Write out each line of the listing as it stands, without the images.

ENTRIES SUPPLIED ▸
◆ ◆ ◆ ◆ ◆ ◆ ◆

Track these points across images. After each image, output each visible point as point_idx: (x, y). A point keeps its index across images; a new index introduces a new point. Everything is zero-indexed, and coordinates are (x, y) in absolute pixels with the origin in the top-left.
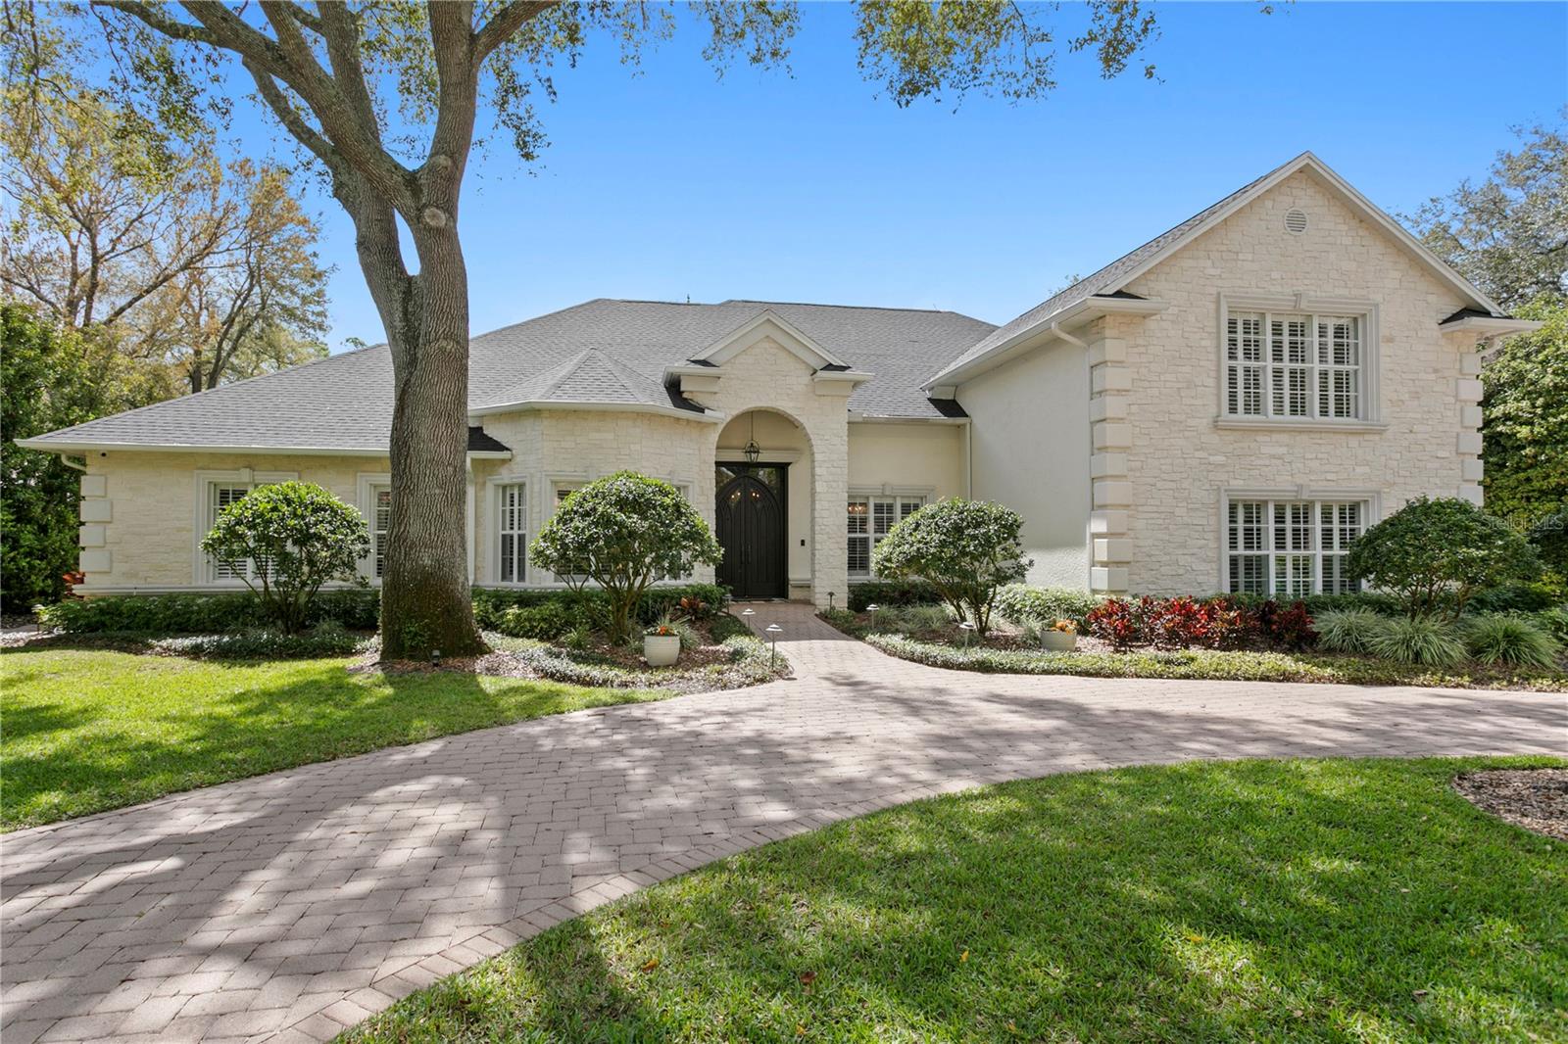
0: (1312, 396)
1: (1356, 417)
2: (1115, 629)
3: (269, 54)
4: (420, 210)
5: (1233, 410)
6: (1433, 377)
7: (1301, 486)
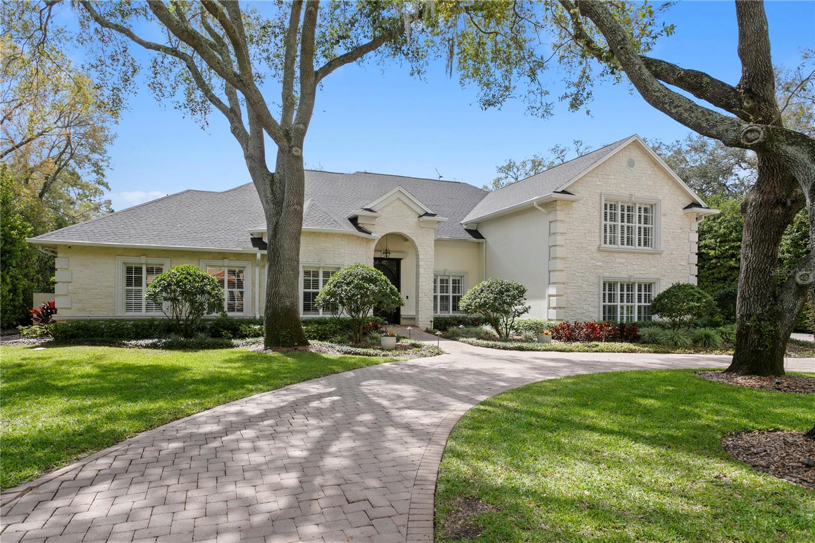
0: (635, 237)
1: (652, 247)
2: (566, 334)
3: (235, 78)
4: (291, 148)
5: (605, 243)
6: (680, 231)
7: (631, 276)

◆ ◆ ◆ ◆ ◆ ◆ ◆

EXERCISE ANSWER ▸
Track these points across images. After each image, output each visible point as point_idx: (x, y). A point keeps its index across images; a new index introduces a new point. Everything is zero-indexed, and coordinates are (x, y) in absolute pixels with the origin in the top-left.
0: (1312, 396)
1: (1356, 417)
2: (1115, 629)
3: (269, 54)
4: (420, 210)
5: (1233, 410)
6: (1433, 377)
7: (1301, 486)
0: (635, 237)
1: (652, 247)
2: (566, 334)
3: (235, 78)
4: (291, 148)
5: (605, 243)
6: (680, 231)
7: (631, 276)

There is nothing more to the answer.